Doveva essere il Gp di Felipe Massa e in fondo lo è stato, detto e stradetto di una supremazia Mercedes che ormai non fa più notizia, il ragazzotto cresciuto a pochi chilometri dal tracciato si prende un podio che vale come una vittoria, cattivo e caparbio a non mollare l’osso, nonostante la penalità inflittagli per eccesso di velocità in pitlane.
Doveva essere il Gp di Hamilton e invece il bottino grosso se lo è accaparrato Rosberg, 25 punti che tengono ancora in vita, fino all’ultimo show stagionale, un romanzo che in fondo è piaciuto a pochi, troppo scontato, troppo ripetitivo, poco affascinante. Dopo la toccatina maldestra in Belgio, apice di emozioni per una stagione a dir poco noiosa, Nico sembrava aver tirato i remi in barca, quasi rassegnato al fatto che gli dei delle quattro ruote avessero in serbo un’inevitabile vendetta; Lewis ha così potuto prendere il largo ma ad Interlagos si è rivisto il vero Rosberg, bravo sul giro veloce il sabato, sicuro nella gestione della gara la domenica, su un tracciato che Hamilton non ha mai digerito e che puntualmente gli regala un brivido da fuori pista.
Ad Abu Dhabi, insomma, si capirà se i 17 punti di vantaggio dell’inglese saranno sufficienti a consegnargli il secondo titolo mondiale, ma nei fatti se la Formula 1 fosse una scienza perfetta senza imprevisti, quel titolo lo si potrebbe già intravedere nella sua bacheca. A Lewis basta chiudere alle spalle di Rosberg e all’orizzonte di un possibile terzo incomodo non si vede neppure l’ombra. Assioma ben dimostrato per tutta la stagione, tranne che in rarissime eccezioni, e anche in Brasile dove Massa ha concluso con 41 secondi di margine, un abisso pure se si corresse la maratona e non in Formula Uno.
Detto del podio, la medaglia di legno è andata a un ottimo Jenson Button, come sempre pronto a fare la sua gara diligente senza infamia e senza lode approfittando di un Bottas in versione Copa Cabana e mai in gara, capace di chiudere solamente la top ten.
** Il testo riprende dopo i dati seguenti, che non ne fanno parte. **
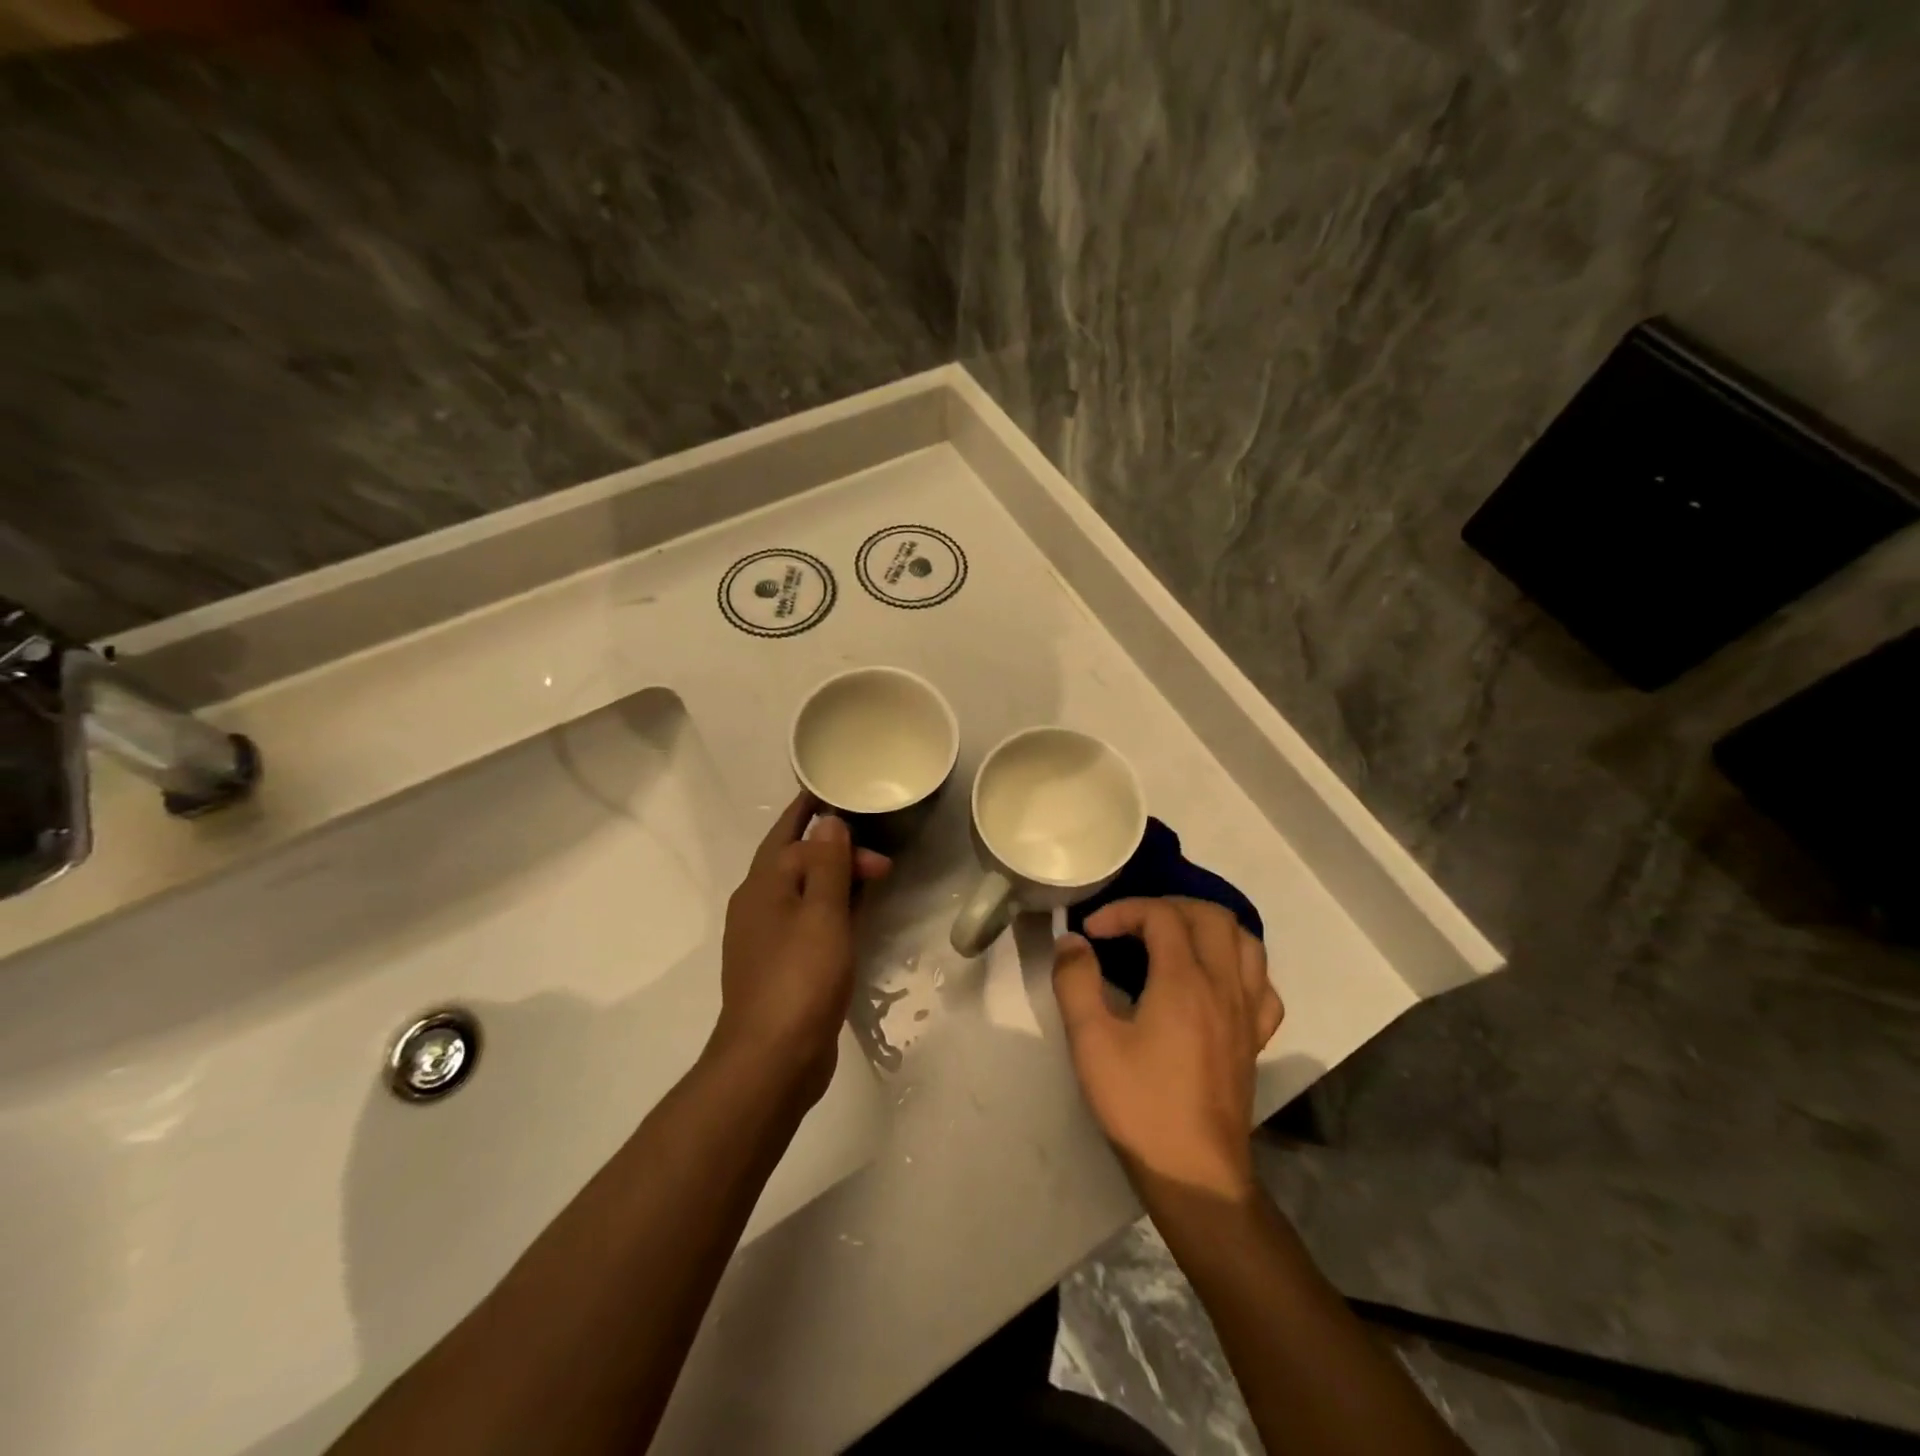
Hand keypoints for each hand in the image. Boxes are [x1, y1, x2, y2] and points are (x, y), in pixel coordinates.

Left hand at [710, 792, 889, 1107]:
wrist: (772, 1061)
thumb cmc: (800, 978)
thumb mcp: (822, 914)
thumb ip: (828, 864)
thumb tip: (827, 821)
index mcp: (763, 886)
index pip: (791, 836)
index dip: (816, 816)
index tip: (840, 798)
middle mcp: (758, 907)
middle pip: (796, 862)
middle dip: (836, 852)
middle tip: (881, 859)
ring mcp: (766, 940)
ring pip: (803, 893)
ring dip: (835, 880)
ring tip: (872, 876)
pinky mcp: (780, 967)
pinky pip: (808, 922)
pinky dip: (832, 910)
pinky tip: (855, 918)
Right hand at [1053, 897, 1282, 1201]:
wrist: (1195, 1173)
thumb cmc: (1140, 1105)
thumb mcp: (1091, 1042)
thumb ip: (1076, 982)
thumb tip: (1072, 941)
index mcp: (1184, 981)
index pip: (1161, 915)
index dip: (1123, 911)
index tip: (1092, 933)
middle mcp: (1223, 985)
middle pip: (1210, 915)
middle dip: (1167, 907)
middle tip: (1133, 925)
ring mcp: (1246, 1012)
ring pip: (1246, 942)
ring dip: (1208, 927)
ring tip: (1174, 940)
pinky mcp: (1255, 1039)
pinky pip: (1261, 983)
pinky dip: (1238, 966)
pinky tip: (1214, 981)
Il capitolo Ferrari invece è un’altra pagina mediocre di una stagione vissuta nella mediocrità, l’ennesima gara da gregari seguita dall’ennesima dichiarazione combinata dei due piloti, perfetti in coro a buttare tra i microfoni un “più di così non si poteva fare”. L’unico lampo di una gara al buio è stato il duello finale che ha visto prevalere, come da copione, Fernando Alonso, sesto al termine proprio davanti a Kimi ma dietro al suo successore Vettel, che per una delle poche volte in stagione è riuscito a battere Ricciardo, causa forfait dell’australiano.
Una magra consolazione per una stagione difficile che fra due settimane lo vedrà salutare la scuderia che gli ha permesso di vincere quattro volte il titolo mondiale, un addio nemmeno così doloroso viste le porte in rosso che gli si sono spalancate davanti; resta solo da capire come gli altri pezzi del puzzle, tra cui proprio Alonso, finiranno per incastrarsi; ad Abu Dhabi, con ogni probabilità, il quadro sarà molto più chiaro, e le tinte fosche che hanno accompagnato il mercato piloti da due mesi a questa parte dovrebbero svanire.
Non resta che l’ultimo capitolo dunque di una stagione (finalmente) giunta quasi al termine, forse l’ultima con sole due monoposto per scuderia, sicuramente una delle meno spettacolari nella storia di questo sport. Hamilton o Rosberg, questo è il dilemma, ma in fondo, comunque vada a finire, l’unica cosa che tutti attendono è tirare giù la saracinesca per ricaricare le batterie in vista di una nuova stagione, che possa ripristinare equilibri avvincenti e scrivere un romanzo senza una trama così scontata.